According to its latest financials, Tencent’s equity investments in those portfolio companies were worth 601.9 billion yuan ($88 billion) at the end of June. In addition to Meituan, its other major holdings in Hong-Kong-listed companies include China Literature (0772.HK), Kuaishou (1024.HK), Bilibili (NASDAQ:BILI) and Nio (NYSE:NIO), which were collectively worth more than HK$100 billion ($12.8 billion). Its major U.S.-listed portfolio companies include Sea Ltd. (NYSE:SE), Pinduoduo and Tencent Music (NYSE:TME), with Tencent’s stakes in those companies worth $7.39 billion, $8.97 billion and $3.78 billion, respectively. The market is concerned that these stocks may be next on Tencent’s chopping block, potentially depriving them of a key backer.

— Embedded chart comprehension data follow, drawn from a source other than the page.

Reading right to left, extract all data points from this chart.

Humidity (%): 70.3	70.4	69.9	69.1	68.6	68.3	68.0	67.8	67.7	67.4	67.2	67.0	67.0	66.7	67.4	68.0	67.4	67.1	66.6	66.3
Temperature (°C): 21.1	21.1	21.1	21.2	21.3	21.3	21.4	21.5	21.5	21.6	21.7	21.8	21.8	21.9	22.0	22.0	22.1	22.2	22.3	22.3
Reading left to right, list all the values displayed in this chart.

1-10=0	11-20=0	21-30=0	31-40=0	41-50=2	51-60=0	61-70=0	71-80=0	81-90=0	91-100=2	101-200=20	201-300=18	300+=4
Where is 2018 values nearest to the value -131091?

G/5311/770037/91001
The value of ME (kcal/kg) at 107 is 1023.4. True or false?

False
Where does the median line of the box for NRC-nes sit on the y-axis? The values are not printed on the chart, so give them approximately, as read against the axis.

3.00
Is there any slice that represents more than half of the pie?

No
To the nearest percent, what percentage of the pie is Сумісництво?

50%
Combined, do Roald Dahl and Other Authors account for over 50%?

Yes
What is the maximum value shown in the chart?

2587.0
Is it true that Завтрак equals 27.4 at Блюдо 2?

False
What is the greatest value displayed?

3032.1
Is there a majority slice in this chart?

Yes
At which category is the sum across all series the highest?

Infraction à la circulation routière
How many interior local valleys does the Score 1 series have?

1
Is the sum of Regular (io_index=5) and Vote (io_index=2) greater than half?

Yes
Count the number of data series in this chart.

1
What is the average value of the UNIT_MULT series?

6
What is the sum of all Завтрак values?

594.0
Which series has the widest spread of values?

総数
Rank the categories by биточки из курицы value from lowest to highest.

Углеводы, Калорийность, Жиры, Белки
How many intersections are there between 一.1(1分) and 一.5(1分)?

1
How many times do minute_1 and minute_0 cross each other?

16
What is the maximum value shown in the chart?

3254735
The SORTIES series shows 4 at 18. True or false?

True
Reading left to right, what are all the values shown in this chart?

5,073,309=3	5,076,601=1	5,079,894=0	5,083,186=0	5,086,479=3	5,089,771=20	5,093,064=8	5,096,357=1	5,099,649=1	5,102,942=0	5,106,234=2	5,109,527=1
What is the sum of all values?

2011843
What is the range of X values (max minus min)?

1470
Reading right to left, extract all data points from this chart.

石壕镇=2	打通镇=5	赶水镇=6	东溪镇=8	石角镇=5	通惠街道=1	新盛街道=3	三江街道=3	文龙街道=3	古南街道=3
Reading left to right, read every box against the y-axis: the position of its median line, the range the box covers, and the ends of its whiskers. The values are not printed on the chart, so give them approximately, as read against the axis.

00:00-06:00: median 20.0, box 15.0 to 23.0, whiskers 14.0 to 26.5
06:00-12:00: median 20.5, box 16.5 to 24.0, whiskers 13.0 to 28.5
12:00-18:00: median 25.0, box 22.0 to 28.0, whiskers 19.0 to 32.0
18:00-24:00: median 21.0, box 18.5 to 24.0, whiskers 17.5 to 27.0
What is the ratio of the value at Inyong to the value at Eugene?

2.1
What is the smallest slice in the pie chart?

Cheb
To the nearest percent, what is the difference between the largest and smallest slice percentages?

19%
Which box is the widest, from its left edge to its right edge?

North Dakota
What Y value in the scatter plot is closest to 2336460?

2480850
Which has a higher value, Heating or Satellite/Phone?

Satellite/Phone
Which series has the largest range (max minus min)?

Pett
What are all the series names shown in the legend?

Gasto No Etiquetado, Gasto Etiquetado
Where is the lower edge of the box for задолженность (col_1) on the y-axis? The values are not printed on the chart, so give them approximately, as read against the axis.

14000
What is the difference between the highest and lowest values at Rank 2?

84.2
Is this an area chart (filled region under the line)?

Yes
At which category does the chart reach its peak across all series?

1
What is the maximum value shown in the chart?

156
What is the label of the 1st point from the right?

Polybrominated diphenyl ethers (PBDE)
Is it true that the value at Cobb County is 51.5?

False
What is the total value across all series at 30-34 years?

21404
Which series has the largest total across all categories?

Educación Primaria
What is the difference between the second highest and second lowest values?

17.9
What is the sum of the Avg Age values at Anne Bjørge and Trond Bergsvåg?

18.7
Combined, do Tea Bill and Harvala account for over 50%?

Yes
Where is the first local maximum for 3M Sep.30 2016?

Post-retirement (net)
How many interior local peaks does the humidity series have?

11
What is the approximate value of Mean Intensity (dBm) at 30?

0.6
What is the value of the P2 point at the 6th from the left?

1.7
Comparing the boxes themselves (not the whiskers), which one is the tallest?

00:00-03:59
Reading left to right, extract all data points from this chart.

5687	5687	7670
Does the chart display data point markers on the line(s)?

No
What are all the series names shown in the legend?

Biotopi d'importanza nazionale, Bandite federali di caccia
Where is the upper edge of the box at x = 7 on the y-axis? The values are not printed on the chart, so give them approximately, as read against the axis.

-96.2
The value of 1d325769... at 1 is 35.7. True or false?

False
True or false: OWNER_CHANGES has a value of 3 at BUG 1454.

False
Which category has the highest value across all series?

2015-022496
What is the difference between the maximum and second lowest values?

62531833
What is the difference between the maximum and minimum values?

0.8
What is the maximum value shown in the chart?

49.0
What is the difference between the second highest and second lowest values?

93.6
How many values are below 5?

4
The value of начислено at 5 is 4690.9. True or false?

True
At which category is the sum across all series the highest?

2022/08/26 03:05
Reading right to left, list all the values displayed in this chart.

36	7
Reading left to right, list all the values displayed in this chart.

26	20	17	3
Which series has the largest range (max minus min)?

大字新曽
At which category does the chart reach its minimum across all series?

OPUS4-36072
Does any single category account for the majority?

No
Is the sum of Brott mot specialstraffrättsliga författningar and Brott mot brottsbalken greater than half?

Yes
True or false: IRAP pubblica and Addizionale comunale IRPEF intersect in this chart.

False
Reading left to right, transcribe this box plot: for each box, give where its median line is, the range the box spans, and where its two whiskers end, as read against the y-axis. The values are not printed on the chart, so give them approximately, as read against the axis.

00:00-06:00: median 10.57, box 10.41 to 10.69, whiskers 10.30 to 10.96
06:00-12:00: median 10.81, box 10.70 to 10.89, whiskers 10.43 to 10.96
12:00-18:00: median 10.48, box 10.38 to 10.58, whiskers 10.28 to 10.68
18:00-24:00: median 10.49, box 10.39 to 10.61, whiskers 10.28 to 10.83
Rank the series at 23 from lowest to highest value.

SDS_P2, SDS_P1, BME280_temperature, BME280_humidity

The biggest concern for investors right now is the sheer uncertainty. The potential for a divestment could weigh on any of Tencent’s portfolio stocks, creating a major overhang. The big elephant in the room driving the divestments is Beijing’s relentless efforts to contain wild investment sprees of recent years. The Covid-induced economic slowdown has also made companies like Tencent that invested across a wide range of industries especially vulnerable. That was partly responsible for the company’s disappointing second-quarter results.
First-ever revenue decline
Tencent’s revenue declined for the first time in the second quarter since its IPO in 2004, falling 1% quarter-on-quarter and 3% year-on-year to 134 billion yuan. It blamed the decline mostly on setbacks for two of its key operations: value-added services and online advertising. The latter’s revenue tumbled 18.4% due to the adverse effects of China’s economic downturn on companies’ advertising budgets.
The weak revenue, combined with rising administrative expenses and tumbling values in its investment portfolio, caused its second-quarter profit to fall 56% year-on-year to 18.6 billion yuan.
UOB Kay Hian’s Yeung believes that investors are most concerned over declining revenue for Tencent’s key games including “Honor of Kings,” “Moonlight Blade” and “League of Legends” which are weighing on its overall gaming revenue.
As Tencent’s gaming business flags after years of breakneck growth, President Martin Lau said the company introduced several cost-cutting measures last quarter, including laying off more than 5,000 employees and lowering the average monthly remuneration of its employees to 82,900 yuan, a reduction of 900 yuan.
With the potential sale of a large stake held by early backer Naspers as a major overhang, Tencent’s own stock has been struggling at a price of around HK$300 for the last month with a price-to-earnings (P/E) ratio of just 10.7 times. Management emphasized at the latest analyst meeting that the stock was severely undervalued, and thus it would resume share buybacks. Whether that will help to support the sagging stock remains to be seen.